*Your instructions*. List every line of the data below that contains the word "used".
• • • • •
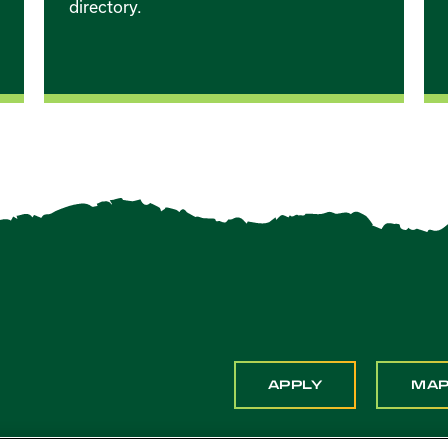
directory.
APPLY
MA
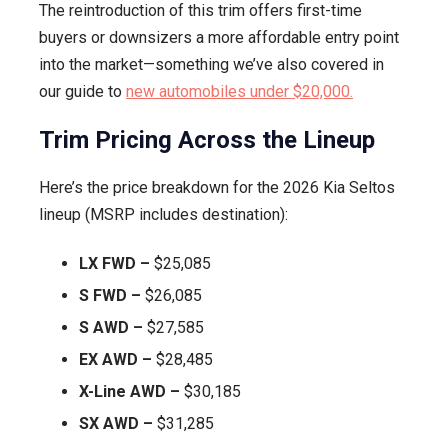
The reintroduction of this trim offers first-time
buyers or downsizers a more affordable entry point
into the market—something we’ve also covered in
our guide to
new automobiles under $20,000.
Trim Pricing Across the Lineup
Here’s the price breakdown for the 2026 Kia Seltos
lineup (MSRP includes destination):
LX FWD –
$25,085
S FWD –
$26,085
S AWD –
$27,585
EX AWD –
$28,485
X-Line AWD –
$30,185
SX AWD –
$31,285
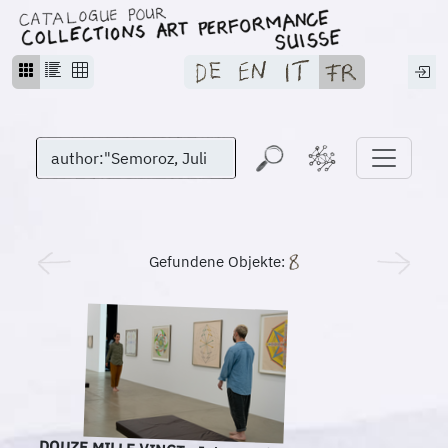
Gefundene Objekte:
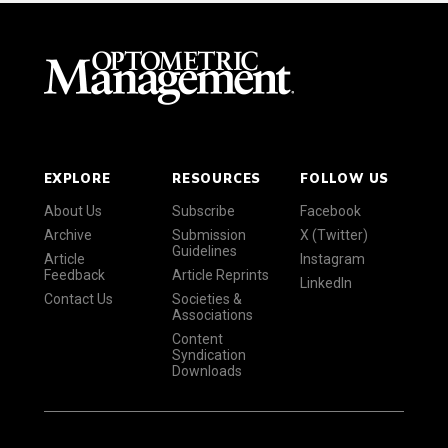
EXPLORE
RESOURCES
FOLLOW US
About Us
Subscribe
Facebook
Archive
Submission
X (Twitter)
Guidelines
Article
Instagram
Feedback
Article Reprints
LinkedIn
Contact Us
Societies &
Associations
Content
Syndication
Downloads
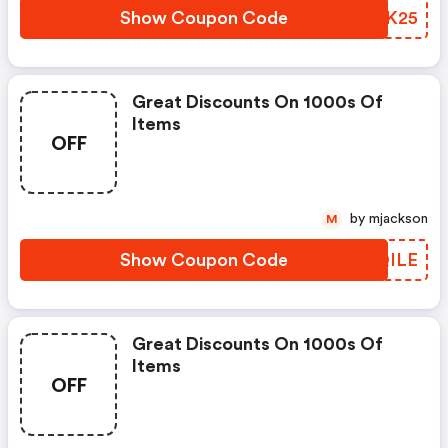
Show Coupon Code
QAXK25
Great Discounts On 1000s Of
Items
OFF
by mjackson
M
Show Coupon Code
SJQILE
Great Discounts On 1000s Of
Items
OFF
• • • • •
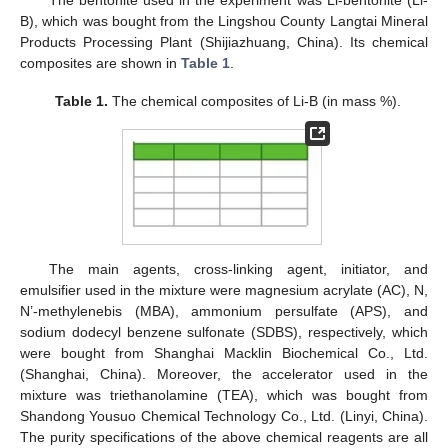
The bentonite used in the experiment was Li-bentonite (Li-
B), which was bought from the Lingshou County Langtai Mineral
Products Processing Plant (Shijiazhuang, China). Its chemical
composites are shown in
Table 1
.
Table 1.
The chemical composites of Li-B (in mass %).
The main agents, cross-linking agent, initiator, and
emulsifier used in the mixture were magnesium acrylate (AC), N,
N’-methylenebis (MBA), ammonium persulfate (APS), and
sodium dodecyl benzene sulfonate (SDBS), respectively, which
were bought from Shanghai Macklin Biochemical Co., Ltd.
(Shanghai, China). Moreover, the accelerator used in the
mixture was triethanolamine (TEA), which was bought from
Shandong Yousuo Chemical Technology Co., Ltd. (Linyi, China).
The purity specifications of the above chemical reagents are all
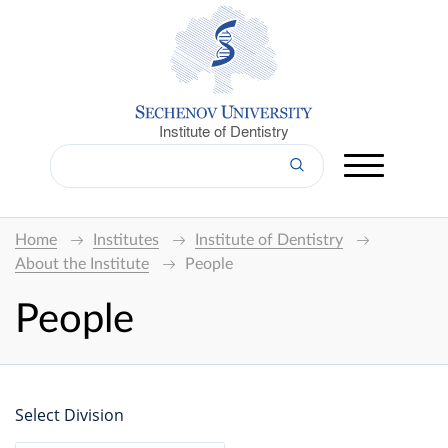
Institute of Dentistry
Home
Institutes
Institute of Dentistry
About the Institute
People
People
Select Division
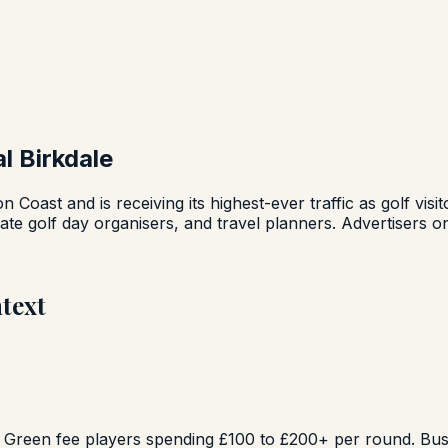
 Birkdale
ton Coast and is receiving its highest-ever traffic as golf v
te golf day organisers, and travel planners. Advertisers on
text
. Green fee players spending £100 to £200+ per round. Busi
• • • • •
*Response area*.
The bentonite used in the experiment was Li-bentonite (Li-
emulsifier used in the mixture were magnesium acrylate (AC), N,
(Shanghai, China). Moreover, the accelerator used in the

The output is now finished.